ABOARD THE DISCOVERER DEEP SEAS - Nearly three football fields long, the ship appears to be sitting idle on the turquoise blue waters of the Gulf of Mexico, perhaps even abandoned.
Beneath the deck, there’s no such tranquility. A 200-person crew of geologists, engineers and technicians work around the clock at dimly lit keyboards, controlling every move of an adjoining oil rig as it uses an 16 1 /2-inch pipe to bore through the ocean floor.
The Chevron Corp. crew is developing a deepwater oil field 190 miles off the Louisiana coast projected to produce 100,000 barrels a day by 2008 and 500 million barrels overall.
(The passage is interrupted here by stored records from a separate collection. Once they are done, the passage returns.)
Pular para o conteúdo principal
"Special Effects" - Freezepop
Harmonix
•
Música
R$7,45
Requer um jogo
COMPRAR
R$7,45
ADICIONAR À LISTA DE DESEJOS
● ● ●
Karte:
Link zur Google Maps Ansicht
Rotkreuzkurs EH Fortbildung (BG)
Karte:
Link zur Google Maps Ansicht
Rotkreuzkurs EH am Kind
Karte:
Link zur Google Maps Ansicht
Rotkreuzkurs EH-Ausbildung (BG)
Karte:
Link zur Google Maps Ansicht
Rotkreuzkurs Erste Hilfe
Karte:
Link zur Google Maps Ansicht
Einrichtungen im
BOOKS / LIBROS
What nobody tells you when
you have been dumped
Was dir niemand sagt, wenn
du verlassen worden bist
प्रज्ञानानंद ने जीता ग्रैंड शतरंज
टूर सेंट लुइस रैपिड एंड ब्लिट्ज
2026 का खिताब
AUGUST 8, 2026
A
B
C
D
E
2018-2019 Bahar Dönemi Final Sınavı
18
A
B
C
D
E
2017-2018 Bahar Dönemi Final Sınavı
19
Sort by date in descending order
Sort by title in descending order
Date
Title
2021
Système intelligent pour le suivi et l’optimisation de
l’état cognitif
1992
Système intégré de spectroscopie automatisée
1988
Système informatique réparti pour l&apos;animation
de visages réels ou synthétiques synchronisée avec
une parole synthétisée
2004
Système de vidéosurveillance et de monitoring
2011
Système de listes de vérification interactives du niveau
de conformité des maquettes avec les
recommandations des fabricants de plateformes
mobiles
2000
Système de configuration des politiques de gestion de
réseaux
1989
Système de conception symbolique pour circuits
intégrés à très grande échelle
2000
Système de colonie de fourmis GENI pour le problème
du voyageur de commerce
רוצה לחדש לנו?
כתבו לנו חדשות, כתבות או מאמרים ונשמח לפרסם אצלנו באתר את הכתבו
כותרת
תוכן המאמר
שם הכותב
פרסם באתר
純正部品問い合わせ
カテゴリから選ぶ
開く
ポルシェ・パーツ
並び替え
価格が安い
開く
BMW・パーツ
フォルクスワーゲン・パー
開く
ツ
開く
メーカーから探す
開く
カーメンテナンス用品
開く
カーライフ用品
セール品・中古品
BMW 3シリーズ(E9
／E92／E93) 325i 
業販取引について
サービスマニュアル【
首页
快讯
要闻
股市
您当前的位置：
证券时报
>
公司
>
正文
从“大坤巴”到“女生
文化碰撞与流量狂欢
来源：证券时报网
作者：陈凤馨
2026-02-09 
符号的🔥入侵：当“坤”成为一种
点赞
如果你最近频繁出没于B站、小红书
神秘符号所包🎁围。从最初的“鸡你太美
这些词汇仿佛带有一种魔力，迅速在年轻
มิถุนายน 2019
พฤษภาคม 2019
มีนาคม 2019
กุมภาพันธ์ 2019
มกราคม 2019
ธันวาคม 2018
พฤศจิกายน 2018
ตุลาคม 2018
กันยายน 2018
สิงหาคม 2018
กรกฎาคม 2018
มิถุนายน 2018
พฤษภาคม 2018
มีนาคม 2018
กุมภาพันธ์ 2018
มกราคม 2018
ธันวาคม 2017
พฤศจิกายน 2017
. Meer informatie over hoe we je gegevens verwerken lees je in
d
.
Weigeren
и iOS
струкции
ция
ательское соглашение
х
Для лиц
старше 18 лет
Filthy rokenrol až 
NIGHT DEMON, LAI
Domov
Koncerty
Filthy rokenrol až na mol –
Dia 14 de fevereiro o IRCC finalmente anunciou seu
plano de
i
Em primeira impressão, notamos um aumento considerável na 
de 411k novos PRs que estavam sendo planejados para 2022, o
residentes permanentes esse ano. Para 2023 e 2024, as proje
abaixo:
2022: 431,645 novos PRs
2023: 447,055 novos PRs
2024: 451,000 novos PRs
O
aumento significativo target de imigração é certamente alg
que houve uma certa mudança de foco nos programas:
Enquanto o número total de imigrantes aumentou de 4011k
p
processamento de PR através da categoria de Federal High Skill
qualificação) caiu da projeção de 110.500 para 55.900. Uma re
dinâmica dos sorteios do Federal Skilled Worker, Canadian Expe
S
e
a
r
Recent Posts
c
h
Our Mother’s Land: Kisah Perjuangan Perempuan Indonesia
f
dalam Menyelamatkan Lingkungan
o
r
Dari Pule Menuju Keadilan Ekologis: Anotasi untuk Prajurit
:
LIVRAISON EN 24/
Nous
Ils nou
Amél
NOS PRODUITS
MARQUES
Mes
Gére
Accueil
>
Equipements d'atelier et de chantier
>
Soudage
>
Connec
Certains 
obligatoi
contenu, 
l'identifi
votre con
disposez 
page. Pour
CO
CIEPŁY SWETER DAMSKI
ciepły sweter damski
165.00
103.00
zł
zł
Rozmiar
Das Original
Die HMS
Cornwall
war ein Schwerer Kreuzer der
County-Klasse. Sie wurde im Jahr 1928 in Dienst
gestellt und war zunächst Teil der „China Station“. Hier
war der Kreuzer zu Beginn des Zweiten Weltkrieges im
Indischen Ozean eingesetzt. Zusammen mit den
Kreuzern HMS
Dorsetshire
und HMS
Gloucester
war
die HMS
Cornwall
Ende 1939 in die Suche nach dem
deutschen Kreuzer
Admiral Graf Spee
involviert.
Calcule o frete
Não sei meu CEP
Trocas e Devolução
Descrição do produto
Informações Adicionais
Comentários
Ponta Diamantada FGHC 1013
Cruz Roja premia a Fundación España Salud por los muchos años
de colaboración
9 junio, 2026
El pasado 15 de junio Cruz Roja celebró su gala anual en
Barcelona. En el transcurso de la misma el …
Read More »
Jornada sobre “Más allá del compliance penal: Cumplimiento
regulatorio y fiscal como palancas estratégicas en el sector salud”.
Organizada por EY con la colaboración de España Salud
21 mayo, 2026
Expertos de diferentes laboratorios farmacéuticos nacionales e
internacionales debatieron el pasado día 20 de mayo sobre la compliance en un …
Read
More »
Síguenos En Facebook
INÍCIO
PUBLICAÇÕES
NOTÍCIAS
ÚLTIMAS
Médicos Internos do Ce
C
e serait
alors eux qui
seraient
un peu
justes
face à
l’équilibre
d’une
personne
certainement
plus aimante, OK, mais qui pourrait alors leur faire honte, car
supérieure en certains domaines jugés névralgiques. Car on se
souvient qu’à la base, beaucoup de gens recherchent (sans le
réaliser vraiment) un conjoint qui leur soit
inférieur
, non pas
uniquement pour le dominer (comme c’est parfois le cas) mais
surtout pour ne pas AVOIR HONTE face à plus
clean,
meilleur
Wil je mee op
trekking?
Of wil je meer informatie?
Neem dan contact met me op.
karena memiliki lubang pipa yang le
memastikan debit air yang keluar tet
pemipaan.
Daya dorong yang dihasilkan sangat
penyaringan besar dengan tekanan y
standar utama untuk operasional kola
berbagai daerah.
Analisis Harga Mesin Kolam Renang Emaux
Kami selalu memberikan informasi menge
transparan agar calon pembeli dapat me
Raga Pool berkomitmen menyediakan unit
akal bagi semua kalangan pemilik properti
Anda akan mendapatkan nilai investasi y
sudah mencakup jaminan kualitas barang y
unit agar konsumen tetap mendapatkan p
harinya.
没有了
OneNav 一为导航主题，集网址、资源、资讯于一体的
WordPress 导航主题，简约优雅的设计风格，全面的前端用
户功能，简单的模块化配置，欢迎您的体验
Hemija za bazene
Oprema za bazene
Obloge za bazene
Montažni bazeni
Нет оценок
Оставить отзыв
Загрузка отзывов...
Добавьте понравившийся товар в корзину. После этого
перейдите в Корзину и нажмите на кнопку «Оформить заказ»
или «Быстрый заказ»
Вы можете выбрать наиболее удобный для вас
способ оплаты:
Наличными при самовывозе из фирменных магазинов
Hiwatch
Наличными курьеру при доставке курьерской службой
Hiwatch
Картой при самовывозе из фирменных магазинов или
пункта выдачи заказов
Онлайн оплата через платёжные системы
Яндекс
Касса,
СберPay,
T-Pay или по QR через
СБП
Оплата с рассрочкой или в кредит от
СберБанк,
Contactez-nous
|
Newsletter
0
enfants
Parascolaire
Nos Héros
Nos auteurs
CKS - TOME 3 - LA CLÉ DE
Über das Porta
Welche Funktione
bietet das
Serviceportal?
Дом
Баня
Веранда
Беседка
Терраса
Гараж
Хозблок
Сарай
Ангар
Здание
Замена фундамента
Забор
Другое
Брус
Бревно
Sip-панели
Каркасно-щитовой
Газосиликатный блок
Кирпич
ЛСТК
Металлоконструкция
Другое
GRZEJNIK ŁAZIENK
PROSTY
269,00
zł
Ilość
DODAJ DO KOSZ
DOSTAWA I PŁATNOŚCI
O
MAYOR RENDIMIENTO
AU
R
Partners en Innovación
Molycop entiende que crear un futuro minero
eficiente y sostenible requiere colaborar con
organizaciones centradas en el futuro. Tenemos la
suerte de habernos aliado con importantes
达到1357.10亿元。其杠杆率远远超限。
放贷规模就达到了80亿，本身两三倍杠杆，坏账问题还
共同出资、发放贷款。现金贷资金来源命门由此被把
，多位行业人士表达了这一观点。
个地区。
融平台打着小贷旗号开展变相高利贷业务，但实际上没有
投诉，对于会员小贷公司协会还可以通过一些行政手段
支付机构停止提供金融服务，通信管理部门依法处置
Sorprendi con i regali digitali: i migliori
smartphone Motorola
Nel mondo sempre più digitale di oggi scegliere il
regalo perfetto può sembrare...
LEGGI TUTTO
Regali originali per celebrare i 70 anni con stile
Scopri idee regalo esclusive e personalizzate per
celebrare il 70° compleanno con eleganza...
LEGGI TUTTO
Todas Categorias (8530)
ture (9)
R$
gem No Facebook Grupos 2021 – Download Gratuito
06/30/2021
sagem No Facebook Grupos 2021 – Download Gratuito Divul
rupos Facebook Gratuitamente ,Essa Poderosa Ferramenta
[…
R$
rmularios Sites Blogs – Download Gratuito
Each well will reach more than 26,000 feet below sea level.
It’s the kind of deepwater discovery once thought to be out of reach, but with improved technology and climbing global oil prices, companies are spending billions developing oil fields the Interior Department says will substantially boost Gulf production.
Deepwater exploration — done in depths of 1,000 feet of water or greater — is also volatile, as companies face increasing development costs, a battle with the federal government over royalty payments and continued rig shortages.
‘‘Deepwater is a hot issue right now because there’s a lot at stake for everyone,’’ said David E. Dismukes, associate director for Louisiana State University’s Center for Energy Studies. ‘‘It is the frontier for domestic oil and gas production right now.’’
When Chevron begins producing oil from this reservoir called Tahiti, it will be among several new major oil and natural gas projects in the Gulf over the next two years.
Within a year, BP PLC expects to have two Gulf projects producing oil designed to collectively generate 450,000 barrels of oil a day. Anadarko Petroleum Corp. will operate Independence Hub, also in the Gulf, slated to produce 1 billion cubic feet of natural gas a day.
Two factors are driving companies such as these to deeper waters: aging fields on shore and in shallow waters are less productive, and federal lawmakers restrict access to other prime fields such as those in Alaska, the western Gulf of Mexico and coastal waters.
Companies are also going global with deepwater production tapping the coastal shores of Nigeria, Angola and Brazil. Deepwater accounts for about 3.7 million barrels a day — or slightly less than 5 percent — of global production, according to estimates by energy consultant Wood Mackenzie.
‘‘There are huge decisions ahead of us,’’ said Paul Siegele, Chevron’s vice president of deepwater production. ‘‘It’s the challenge of exploring around the world as well as places like the Arctic and the middle of nowhere.’’
Deepwater drilling in the Gulf dates to 1979 when Shell Oil Co. began production, but development really didn’t take off until the 1990s as technological advancements made it more feasible, according to the Interior Department’s Minerals Management Service.
By 2004, deepwater production accounted for 66.4 percent of Gulf production, a 10-year, 40-percentage point boost, according to the Energy Information Administration. A 2004 Minerals Management forecast put Gulf production rising 36 percent through 2013, even as older wells dry up, largely thanks to deepwater pursuits.
Deepwater exploration, or wells drilled in unproven areas, fell 35 percent last year from 2004, a 10-year-low, largely because of hurricanes.